Третья причина, увы, совсем обидная и прозаическая: в авангардном и концептуалистском гарнире проще замаскировать свою творческую беспомощность. Ведь занятный и зрелищный «перформанс», как это теперь называется, все же куда легче придумать и изобразить, чем написать одну хорошую поэтическую строчку.
Вот тут и встает вопрос о «мясе»: о поэтическом тексте – том единственном, что на протяжении вот уже тысячелетий только и остается от поэтов. Ведь даже от греческих рапсодов – а их искусство было и вправду синкретическим – если и сохранилось что, то чудом уцелевшие строки да обросшие легендами воспоминания.
Давайте говорить откровенно. Что остается от приговских виршей за вычетом легенды об их несметном количестве и образа эстрадного шута, то есть – в книге? В лучшем случае – снабженная косноязычными «предуведомлениями» смесь средней руки ирониста с эпигоном обэриутов. К худшим же вполне применимо высказывание Мандельштама по адресу Алексея Крученых: «…есть же на свете просто ерунда»!
Творения Ры Никоновой и ей подобных по большей части вообще не переносимы на бумагу, это не литературный, а сценический жанр[2].
Ну а об опусах вроде нарезанного из бумажек дождичка как-то вообще неловко говорить, до того они наивны.

-.-.-

— ЗАДАНИЕ A —
Выпишите из фрагмента страницы дословно всё, начиная с "Третья причина, увы, совсем" и вплоть до "обросшие легендами воспоминания.".

-.-.-

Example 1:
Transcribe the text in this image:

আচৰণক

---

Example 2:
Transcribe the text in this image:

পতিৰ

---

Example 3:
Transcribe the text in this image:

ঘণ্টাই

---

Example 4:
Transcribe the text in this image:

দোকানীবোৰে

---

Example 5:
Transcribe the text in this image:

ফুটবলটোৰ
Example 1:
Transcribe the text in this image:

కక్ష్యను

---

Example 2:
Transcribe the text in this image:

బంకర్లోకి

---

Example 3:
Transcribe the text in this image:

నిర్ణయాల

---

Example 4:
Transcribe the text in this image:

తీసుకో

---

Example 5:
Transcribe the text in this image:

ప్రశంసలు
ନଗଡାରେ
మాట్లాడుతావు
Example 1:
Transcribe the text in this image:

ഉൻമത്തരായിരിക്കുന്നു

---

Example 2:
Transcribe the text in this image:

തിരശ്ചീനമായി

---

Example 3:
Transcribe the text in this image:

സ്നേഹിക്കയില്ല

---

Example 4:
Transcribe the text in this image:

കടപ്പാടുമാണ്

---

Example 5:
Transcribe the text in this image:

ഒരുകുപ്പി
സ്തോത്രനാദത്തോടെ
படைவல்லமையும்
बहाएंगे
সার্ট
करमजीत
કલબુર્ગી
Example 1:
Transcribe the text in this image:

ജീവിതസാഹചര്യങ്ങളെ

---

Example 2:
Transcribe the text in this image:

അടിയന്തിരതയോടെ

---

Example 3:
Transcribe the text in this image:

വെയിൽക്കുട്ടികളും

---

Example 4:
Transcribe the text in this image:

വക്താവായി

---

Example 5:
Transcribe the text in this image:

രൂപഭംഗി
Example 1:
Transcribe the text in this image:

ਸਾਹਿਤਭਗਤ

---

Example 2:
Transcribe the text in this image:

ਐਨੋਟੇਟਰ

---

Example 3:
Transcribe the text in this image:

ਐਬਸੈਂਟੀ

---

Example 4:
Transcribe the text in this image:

-.-.-

— ЗАДАНИЕ B —
Пожалуйста, перепишите дословно все строки записей, начиная с самой первой и вплоть до строки со словом "സ്നേഹിക്കയില്ല" включительно.

— ПРАВИЛЬНЫЙ ОТВЕТ A —
Третья причина, увы, совсем обидная и прозаическая: в авангардном и концептуалистском гарнире проще замаскировать свою творческую беспомощность. Ведь занятный и зрелищный «перформанс», как это теперь называется, все же куда легче придумать и изобразить, чем написать одну хорошую поэтическую строчку.
Вот тут и встает вопрос о «мясе»: о поэтическом тексте – том единственном, что на протяжении вот уже тысячелетий только и остается от поэтов. Ведь даже от греческих рапсодов – а их искусство было и вправду синкретическим – если и сохранилось что, то чудом уцелевшие строки да обросшие легендами воспоминания.

— ПРАВИЛЬНЫЙ ОТВЕТ B —
Example 1:
Transcribe the text in this image:

আচৰণক

---

Example 2:
Transcribe the text in this image:

পতিৰ

---

Example 3:
Transcribe the text in this image:

ঘণ্টাই

---

Example 4:
Transcribe the text in this image:

দোকানীবোৰে

---

Example 5:
Transcribe the text in this image:

ফুটবলটোৰ
Example 1:
Transcribe the text in this image:

కక్ష్యను

---

Example 2:
Transcribe the text in this image:

బంకర్లోకి

---

Example 3:
Transcribe the text in this image:

నిర్ణయాల

---

Example 4:
Transcribe the text in this image:

తీసుకో

---

Example 5:
Transcribe the text in this image:

ప్రశంసలు
ନଗଡାରେ
మాట్లాడుతావు
Example 1:
Transcribe the text in this image:

ഉൻമത്തരായിരിക്കുന്നു

---

Example 2:
Transcribe the text in this image:

തിരശ്ചീനമായി

---

Example 3:
Transcribe the text in this image:

സ്നേഹിക്കയില്ല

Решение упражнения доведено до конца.